GIVEN INSTRUCTION: Reproduce, without alteration, the rows between the one containing "text Plus les" and the one containing "text Mais ce", inclusive.

================

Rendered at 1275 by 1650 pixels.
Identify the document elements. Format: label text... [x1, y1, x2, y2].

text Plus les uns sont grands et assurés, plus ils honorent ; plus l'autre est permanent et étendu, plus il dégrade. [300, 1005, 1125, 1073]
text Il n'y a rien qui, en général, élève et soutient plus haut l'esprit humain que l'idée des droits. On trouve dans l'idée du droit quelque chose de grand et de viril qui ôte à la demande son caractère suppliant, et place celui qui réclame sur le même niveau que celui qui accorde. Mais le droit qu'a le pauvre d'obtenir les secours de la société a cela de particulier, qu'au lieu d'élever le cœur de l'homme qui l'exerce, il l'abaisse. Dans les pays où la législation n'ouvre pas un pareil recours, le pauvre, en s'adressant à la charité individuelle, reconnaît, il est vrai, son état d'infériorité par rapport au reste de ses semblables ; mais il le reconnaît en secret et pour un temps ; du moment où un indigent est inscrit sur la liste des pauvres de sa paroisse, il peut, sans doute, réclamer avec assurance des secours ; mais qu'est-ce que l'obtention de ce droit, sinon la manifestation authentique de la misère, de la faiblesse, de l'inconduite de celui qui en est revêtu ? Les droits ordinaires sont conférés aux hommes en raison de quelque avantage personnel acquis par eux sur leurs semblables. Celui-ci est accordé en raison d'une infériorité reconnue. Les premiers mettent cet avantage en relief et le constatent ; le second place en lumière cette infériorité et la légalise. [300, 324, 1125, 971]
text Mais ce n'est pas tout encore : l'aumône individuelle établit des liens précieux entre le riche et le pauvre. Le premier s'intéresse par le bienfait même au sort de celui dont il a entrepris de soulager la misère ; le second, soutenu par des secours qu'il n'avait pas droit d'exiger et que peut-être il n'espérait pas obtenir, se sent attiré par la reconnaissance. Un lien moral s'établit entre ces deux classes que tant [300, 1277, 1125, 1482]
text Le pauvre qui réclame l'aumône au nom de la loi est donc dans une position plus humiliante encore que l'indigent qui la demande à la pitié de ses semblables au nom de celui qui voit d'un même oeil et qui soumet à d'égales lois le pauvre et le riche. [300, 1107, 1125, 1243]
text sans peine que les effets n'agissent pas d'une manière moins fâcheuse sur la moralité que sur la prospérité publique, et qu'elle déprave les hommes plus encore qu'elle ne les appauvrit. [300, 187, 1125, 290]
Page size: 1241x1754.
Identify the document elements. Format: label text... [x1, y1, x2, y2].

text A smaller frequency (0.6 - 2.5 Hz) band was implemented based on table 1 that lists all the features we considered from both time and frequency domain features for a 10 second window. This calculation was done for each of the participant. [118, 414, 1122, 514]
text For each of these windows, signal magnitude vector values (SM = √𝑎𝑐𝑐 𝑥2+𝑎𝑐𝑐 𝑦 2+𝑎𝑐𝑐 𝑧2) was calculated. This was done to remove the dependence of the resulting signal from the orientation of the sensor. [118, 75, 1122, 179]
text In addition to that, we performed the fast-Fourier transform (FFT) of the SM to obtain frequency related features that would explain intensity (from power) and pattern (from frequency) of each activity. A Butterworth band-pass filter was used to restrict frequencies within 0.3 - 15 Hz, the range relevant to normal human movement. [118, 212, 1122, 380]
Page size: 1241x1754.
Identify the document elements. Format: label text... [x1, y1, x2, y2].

================

RESULT OF THIS TASK:
text Plus les uns sont grands et assurés, plus ils honorent ; plus l'autre est permanent et étendu, plus il dégrade. [300, 1005, 1125, 1073]
text Il n'y a rien qui, en général, élève et soutient plus haut l'esprit humain que l'idée des droits. On trouve dans l'idée du droit quelque chose de grand et de viril qui ôte à la demande son caractère suppliant, et place celui qui réclame sur le même niveau que celui qui accorde. Mais le droit qu'a le pauvre d'obtenir les secours de la société a cela de particulier, qu'au lieu d'élever le cœur de l'homme qui l'exerce, il l'abaisse. Dans les pays où la législation n'ouvre pas un pareil recours, le pauvre, en s'adressant à la charité individuelle, reconnaît, il est vrai, son état d'infériorité par rapport au reste de ses semblables ; mais il le reconnaît en secret et pour un temps ; du moment où un indigent est inscrit sur la liste des pauvres de sa paroisse, il peut, sans doute, réclamer avec assurance des secours ; mais qu'est-ce que l'obtention de ce droit, sinon la manifestation authentique de la misère, de la faiblesse, de l'inconduite de celui qui en est revêtu ? Les droits ordinaires sont conférés aux hommes en raison de quelque avantage personnel acquis par eux sur leurs semblables. Celui-ci est accordé en raison d'une infériorité reconnue. Les premiers mettent cet avantage en relief et le constatent ; le second place en lumière cette infériorité et la légalise. [300, 324, 1125, 971]
text Mais ce n'est pas tout encore : l'aumône individuelle établit des liens précieux entre le riche et le pauvre. Le premier s'intéresse par le bienfait même au sort de celui dont il a entrepris de soulager la misère ; le second, soutenu par des secours qu'il n'avait pas droit d'exiger et que peut-être il n'espérait pas obtenir, se sent attiré par la reconnaissance. Un lien moral s'établit entre ces deux classes que tant [300, 1277, 1125, 1482]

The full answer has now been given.